Timings are the median of 50 iterations after 5 warmup rounds.
Environment: Apple M5, 10-core GPU, macOS 26.0, MLX 0.31, mlx-sparse 0.0.1b0
import time, statistics
def bench(fn, warmup=5, iters=50):
for _ in range(warmup):
mx.eval(fn())
times = []
for _ in range(iters):
t0 = time.perf_counter()
mx.eval(fn())
times.append(time.perf_counter() - t0)
return statistics.median(times) * 1000 # ms
print(f"{'shape':<15} {'nnz':<8} {'density':<9} {'sparse_ms':<11} {'dense_ms':<11} {'speedup'}")

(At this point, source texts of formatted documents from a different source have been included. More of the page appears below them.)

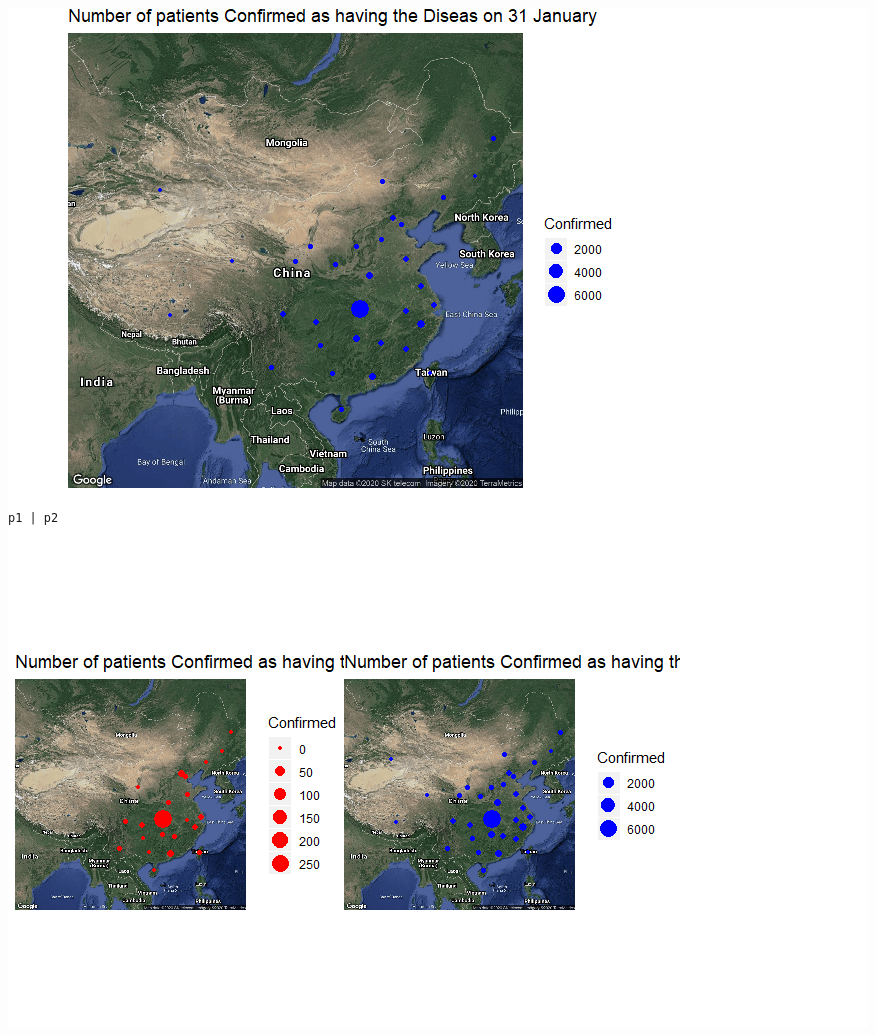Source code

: ![](crona_rmk_files/figure-markdown_strict/unnamed-chunk-18-1.png)

    p1 | p2

![](crona_rmk_files/figure-markdown_strict/unnamed-chunk-19-1.png)

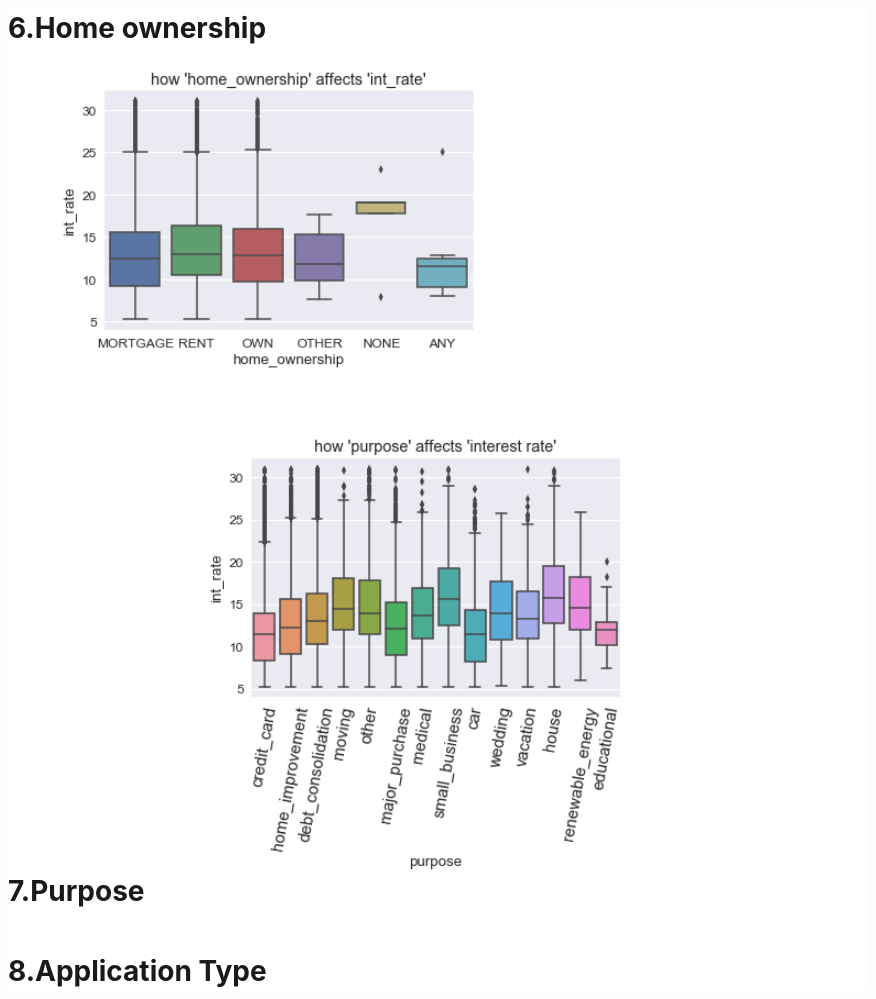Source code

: # 6.Home ownership

![alt tag](https://github.com/rijutawagh04/Lending-Club-Loan-Exploratory-Data-Analysis/blob/master/final/images/homeownvsint_rate.PNG)

# 7.Purpose![alt tag](https://github.com/rijutawagh04/Lending-Club-Loan-Exploratory-Data-Analysis/blob/master/final/images/purposevsint_rate.PNG)

# 8.Application Type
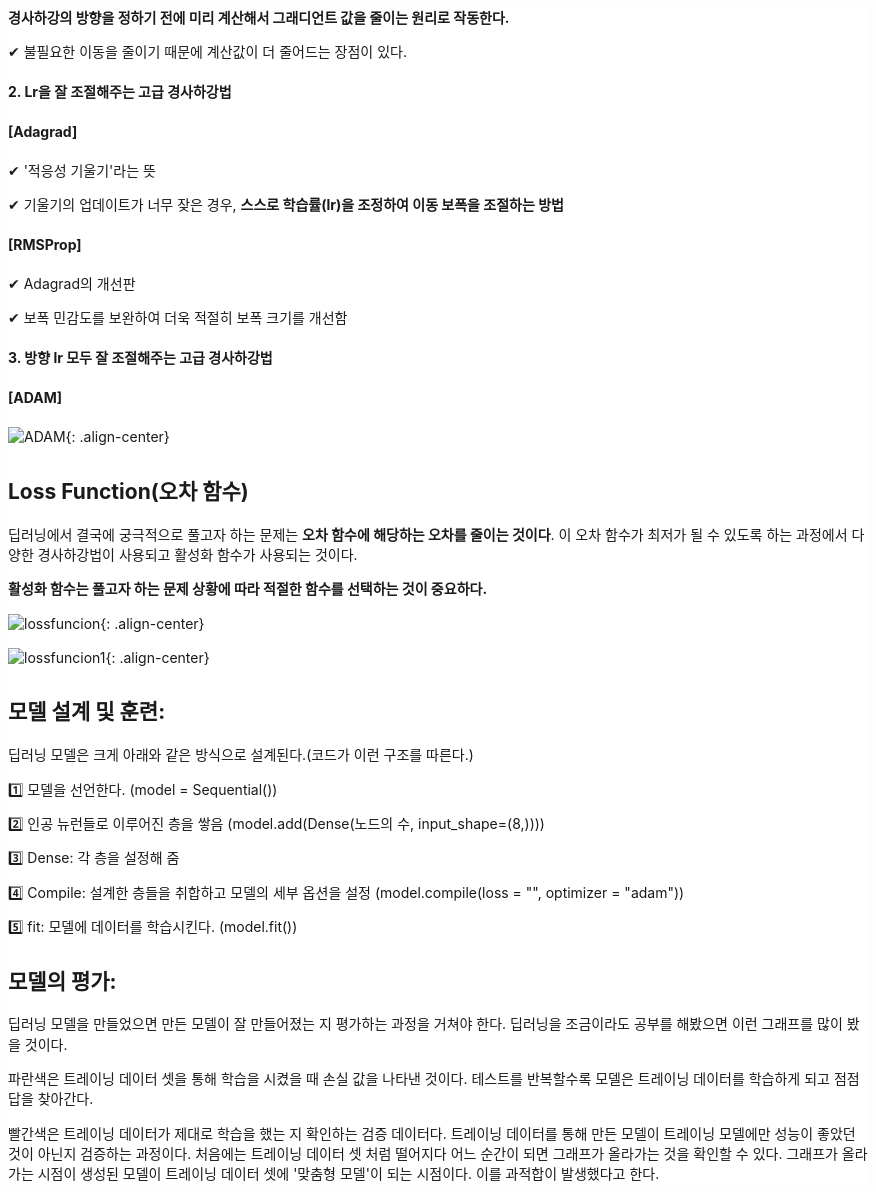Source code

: **경사하강의 방향을 정하기 전에 미리 계산해서 그래디언트 값을 줄이는 원리로 작동한다.**

✔ 불필요한 이동을 줄이기 때문에 계산값이 더 줄어드는 장점이 있다.

#### 2. Lr을 잘 조절해주는 고급 경사하강법

#### [Adagrad]

✔ '적응성 기울기'라는 뜻

✔ 기울기의 업데이트가 너무 잦은 경우, **스스로 학습률(lr)을 조정하여 이동 보폭을 조절하는 방법**

#### [RMSProp]

✔ Adagrad의 개선판

✔ 보폭 민감도를 보완하여 더욱 적절히 보폭 크기를 개선함

#### 3. 방향 lr 모두 잘 조절해주는 고급 경사하강법

#### [ADAM]

![ADAM]({{site.url}}/images/2023-08-09-딥러닝/adam.png){: .align-center}

## Loss Function(오차 함수)

딥러닝에서 결국에 궁극적으로 풀고자 하는 문제는 **오차 함수에 해당하는 오차를 줄이는 것이다**. 이 오차 함수가 최저가 될 수 있도록 하는 과정에서 다양한 경사하강법이 사용되고 활성화 함수가 사용되는 것이다.

**활성화 함수는 풀고자 하는 문제 상황에 따라 적절한 함수를 선택하는 것이 중요하다.**

![lossfuncion]({{site.url}}/images/2023-08-09-딥러닝/lossfunction.png){: .align-center}

![lossfuncion1]({{site.url}}/images/2023-08-09-딥러닝/lossfunction1.png){: .align-center}

## 모델 설계 및 훈련:

딥러닝 모델은 크게 아래와 같은 방식으로 설계된다.(코드가 이런 구조를 따른다.)

1️⃣ 모델을 선언한다. (model = Sequential())

2️⃣ 인공 뉴런들로 이루어진 층을 쌓음 (model.add(Dense(노드의 수, input_shape=(8,))))

3️⃣ Dense: 각 층을 설정해 줌

4️⃣ Compile: 설계한 층들을 취합하고 모델의 세부 옵션을 설정 (model.compile(loss = "", optimizer = "adam"))

5️⃣ fit: 모델에 데이터를 학습시킨다. (model.fit())

## 모델의 평가:

딥러닝 모델을 만들었으면 만든 모델이 잘 만들어졌는 지 평가하는 과정을 거쳐야 한다. 딥러닝을 조금이라도 공부를 해봤으면 이런 그래프를 많이 봤을 것이다.

파란색은 트레이닝 데이터 셋을 통해 학습을 시켰을 때 손실 값을 나타낸 것이다. 테스트를 반복할수록 모델은 트레이닝 데이터를 학습하게 되고 점점 답을 찾아간다.

빨간색은 트레이닝 데이터가 제대로 학습을 했는 지 확인하는 검증 데이터다. 트레이닝 데이터를 통해 만든 모델이 트레이닝 모델에만 성능이 좋았던 것이 아닌지 검증하는 과정이다. 처음에는 트레이닝 데이터 셋 처럼 떨어지다 어느 순간이 되면 그래프가 올라가는 것을 확인할 수 있다. 그래프가 올라가는 시점이 생성된 모델이 트레이닝 데이터 셋에 '맞춤형 모델'이 되는 시점이다. 이를 과적합이 발생했다고 한다.
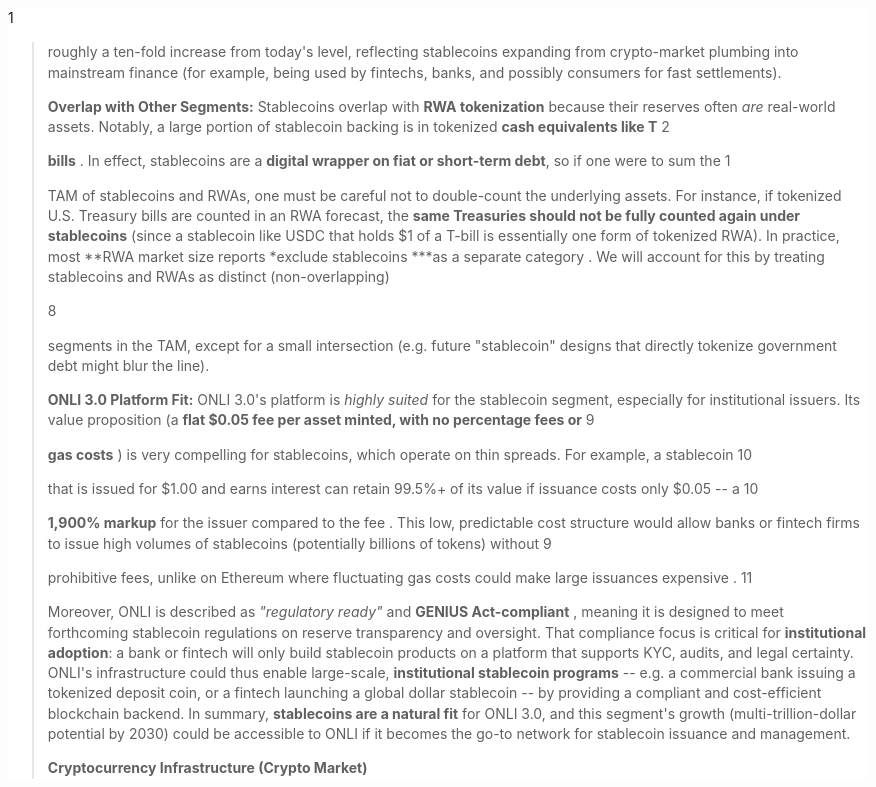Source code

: 1

> roughly a ten-fold increase from today's level, reflecting stablecoins
> expanding from crypto-market plumbing into mainstream finance (for
> example, being used by fintechs, banks, and possibly consumers for
> fast settlements).
>
> **Overlap with Other Segments:** Stablecoins overlap with **RWA
> tokenization** because their reserves often *are* real-world assets.
> Notably, a large portion of stablecoin backing is in tokenized **cash
> equivalents like T** 2
>
> **bills** . In effect, stablecoins are a **digital wrapper on fiat or
> short-term debt**, so if one were to sum the 1
>
> TAM of stablecoins and RWAs, one must be careful not to double-count
> the underlying assets. For instance, if tokenized U.S. Treasury bills
> are counted in an RWA forecast, the **same Treasuries should not be
> fully counted again under stablecoins** (since a stablecoin like USDC
> that holds \$1 of a T-bill is essentially one form of tokenized RWA).
> In practice, most **RWA market size reports *exclude stablecoins ***as
> a separate category . We will account for this by treating stablecoins
> and RWAs as distinct (non-overlapping)
>
> 8
>
> segments in the TAM, except for a small intersection (e.g. future
> "stablecoin" designs that directly tokenize government debt might blur
> the line).
>
> **ONLI 3.0 Platform Fit:** ONLI 3.0's platform is *highly suited* for
> the stablecoin segment, especially for institutional issuers. Its
> value proposition (a **flat \$0.05 fee per asset minted, with no
> percentage fees or** 9
>
> **gas costs** ) is very compelling for stablecoins, which operate on
> thin spreads. For example, a stablecoin 10
>
> that is issued for \$1.00 and earns interest can retain 99.5%+ of its
> value if issuance costs only \$0.05 -- a 10
>
> **1,900% markup** for the issuer compared to the fee . This low,
> predictable cost structure would allow banks or fintech firms to issue
> high volumes of stablecoins (potentially billions of tokens) without 9
>
> prohibitive fees, unlike on Ethereum where fluctuating gas costs could
> make large issuances expensive . 11
>
> Moreover, ONLI is described as *"regulatory ready"* and **GENIUS
> Act-compliant** , meaning it is designed to meet forthcoming
> stablecoin regulations on reserve transparency and oversight. That
> compliance focus is critical for **institutional adoption**: a bank or
> fintech will only build stablecoin products on a platform that
> supports KYC, audits, and legal certainty. ONLI's infrastructure could
> thus enable large-scale, **institutional stablecoin programs** -- e.g.
> a commercial bank issuing a tokenized deposit coin, or a fintech
> launching a global dollar stablecoin -- by providing a compliant and
> cost-efficient blockchain backend. In summary, **stablecoins are a
> natural fit** for ONLI 3.0, and this segment's growth
> (multi-trillion-dollar potential by 2030) could be accessible to ONLI
> if it becomes the go-to network for stablecoin issuance and
> management.
>
> **Cryptocurrency Infrastructure (Crypto Market)**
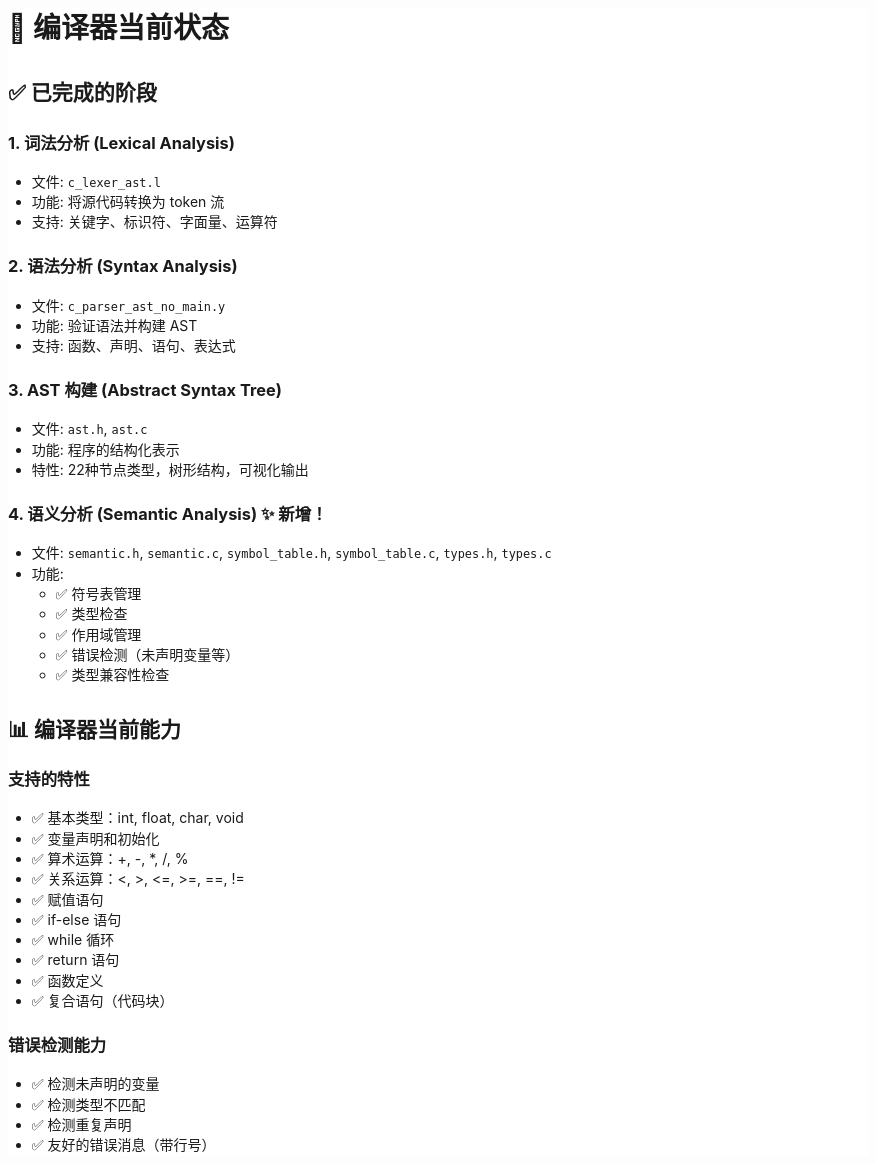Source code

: # 🎉 编译器当前状态

## ✅ 已完成的阶段

### 1. 词法分析 (Lexical Analysis)
- 文件: `c_lexer_ast.l`
- 功能: 将源代码转换为 token 流
- 支持: 关键字、标识符、字面量、运算符

### 2. 语法分析 (Syntax Analysis)  
- 文件: `c_parser_ast_no_main.y`
- 功能: 验证语法并构建 AST
- 支持: 函数、声明、语句、表达式

### 3. AST 构建 (Abstract Syntax Tree)
- 文件: `ast.h`, `ast.c`
- 功能: 程序的结构化表示
- 特性: 22种节点类型，树形结构，可视化输出

### 4. 语义分析 (Semantic Analysis) ✨ 新增！
- 文件: `semantic.h`, `semantic.c`, `symbol_table.h`, `symbol_table.c`, `types.h`, `types.c`
- 功能: 
  - ✅ 符号表管理
  - ✅ 类型检查
  - ✅ 作用域管理
  - ✅ 错误检测（未声明变量等）
  - ✅ 类型兼容性检查

## 📊 编译器当前能力

### 支持的特性
- ✅ 基本类型：int, float, char, void
- ✅ 变量声明和初始化
- ✅ 算术运算：+, -, *, /, %
- ✅ 关系运算：<, >, <=, >=, ==, !=
- ✅ 赋值语句
- ✅ if-else 语句
- ✅ while 循环
- ✅ return 语句
- ✅ 函数定义
- ✅ 复合语句（代码块）

### 错误检测能力
- ✅ 检测未声明的变量
- ✅ 检测类型不匹配
- ✅ 检测重复声明
- ✅ 友好的错误消息（带行号）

for n, density in [(4096, 0.00025), (8192, 0.0001), (16384, 0.00003), (32768, 0.00001)]:
sp_b = scipy.sparse.random(n, n, density=density, format="csr",
dtype=np.float32, random_state=0)
A_b = ms.csr_array(
(mx.array(sp_b.data), mx.array(sp_b.indices.astype(np.int32)),
mx.array(sp_b.indptr.astype(np.int32))),
shape=sp_b.shape, sorted_indices=True, canonical=True,
)
x_b = mx.array(np.random.randn(n).astype(np.float32))
dense_b = A_b.todense()
mx.eval(dense_b)
t_sp = bench(lambda: A_b @ x_b)
t_dn = bench(lambda: dense_b @ x_b)
print(f"({n},{n}){' '*(12 - len(str(n))*2)} {A_b.nnz:<8} {density*100:.3f}% {t_sp:.3f} ms {t_dn:.3f} ms {t_dn/t_sp:.1f}x")
shape nnz density sparse_ms dense_ms speedup
(4096,4096) 4178 0.025% 0.046 ms 0.871 ms 19.0x
(8192,8192) 6718 0.010% 0.061 ms 3.124 ms 51.2x
(16384,16384) 8020 0.003% 0.072 ms 12.31 ms 171.0x
(32768,32768) 10753 0.001% 0.091 ms 48.77 ms 536.0x
Key insight: at very low densities (< 0.01%) and large matrices, sparse
is dramatically faster because it only touches the non-zero entries. Dense
matmul costs O(n²) regardless of sparsity.